> **WHAT IS EXPECTED**
Every record gets copied exactly, and no picture goes with it.

DATA FOR ANALYSIS: Begin

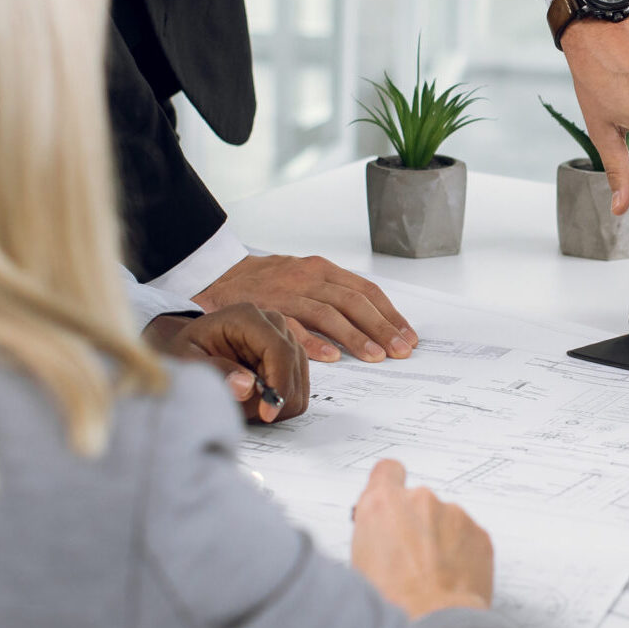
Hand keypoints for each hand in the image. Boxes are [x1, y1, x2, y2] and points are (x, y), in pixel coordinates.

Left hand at [144, 304, 308, 424]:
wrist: (191, 348)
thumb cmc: (187, 351)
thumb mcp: (186, 360)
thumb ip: (214, 371)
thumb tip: (248, 387)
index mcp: (247, 317)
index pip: (279, 350)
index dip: (279, 384)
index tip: (266, 413)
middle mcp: (271, 323)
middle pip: (293, 366)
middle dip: (275, 397)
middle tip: (247, 413)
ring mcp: (284, 338)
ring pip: (300, 380)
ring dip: (277, 401)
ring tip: (246, 403)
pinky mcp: (289, 355)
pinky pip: (298, 386)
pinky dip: (281, 401)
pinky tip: (256, 400)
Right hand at [193, 253, 415, 363]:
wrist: (221, 273)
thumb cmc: (269, 280)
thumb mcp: (305, 276)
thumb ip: (334, 293)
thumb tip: (373, 321)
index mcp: (322, 269)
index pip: (365, 291)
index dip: (389, 314)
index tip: (407, 335)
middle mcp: (309, 278)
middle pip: (353, 302)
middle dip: (381, 328)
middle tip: (400, 350)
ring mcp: (288, 293)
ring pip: (329, 314)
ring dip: (356, 337)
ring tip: (376, 357)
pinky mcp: (267, 309)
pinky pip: (294, 327)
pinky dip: (314, 342)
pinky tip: (331, 357)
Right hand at [350, 460, 492, 617]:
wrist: (432, 624)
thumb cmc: (392, 601)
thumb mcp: (359, 563)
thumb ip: (373, 534)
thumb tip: (379, 537)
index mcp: (382, 504)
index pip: (387, 471)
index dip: (390, 485)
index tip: (394, 499)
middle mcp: (420, 500)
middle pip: (418, 503)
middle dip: (416, 524)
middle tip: (410, 559)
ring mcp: (453, 514)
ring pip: (446, 521)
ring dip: (441, 540)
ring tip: (432, 576)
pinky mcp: (480, 533)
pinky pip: (468, 539)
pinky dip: (462, 554)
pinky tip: (450, 580)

DATA FOR ANALYSIS: End

> **COMPLETED TASK**
Hand keypoints for each hand in the image. Boxes are [x1, y1, x2, y2] and points are (x, y), in pixel coordinates.

Left hand at [144, 304, 308, 424]:
wrist: (191, 348)
thumb cmc: (187, 351)
thumb mcp: (186, 360)
thumb ip: (214, 371)
thumb tip: (248, 387)
index mcp: (247, 317)
index pip: (279, 350)
index dip: (279, 384)
index tip: (266, 413)
middle mcp: (271, 323)
middle pip: (293, 366)
middle dip: (275, 397)
middle tip: (247, 413)
ring mcp: (284, 338)
ring pip: (300, 380)
ring dip: (277, 401)
ring tip: (246, 403)
pinky mcp: (289, 355)
pinky pip: (298, 386)
pinky dip: (281, 401)
pinky tip: (256, 400)
Right hand at [193, 253, 415, 363]:
wrist: (221, 273)
thumb cmc: (269, 280)
thumb mcp: (305, 276)
thumb ip: (334, 293)
thumb tip: (373, 321)
index mcp: (322, 269)
index pip: (365, 291)
index dip: (389, 314)
index tip: (407, 335)
middle mcp: (309, 278)
middle pip: (353, 302)
middle dip: (381, 328)
middle tip: (400, 350)
ring mcp: (288, 293)
ring pip: (329, 314)
ring dip: (356, 337)
ring tip: (376, 357)
pinky mcp: (267, 309)
pinky pip: (294, 327)
pinky dip: (314, 342)
pinky tip: (331, 357)
Right hand at [350, 460, 492, 617]:
wrist: (432, 624)
thumb cmc: (392, 601)
thumb mcp: (359, 563)
thumb ip: (373, 534)
thumb tip: (379, 537)
index mcp: (382, 504)
index pip: (387, 471)
index dip: (390, 485)
index tip: (394, 499)
middle mcp: (420, 500)
middle pip: (418, 503)
middle dip: (416, 524)
middle tip: (410, 559)
ring mcp: (453, 514)
ring pip: (446, 521)
ring dip: (441, 540)
ring tip: (432, 576)
pinky mcp: (480, 533)
pinky pip: (468, 539)
pinky dip: (462, 554)
pinky tip: (450, 580)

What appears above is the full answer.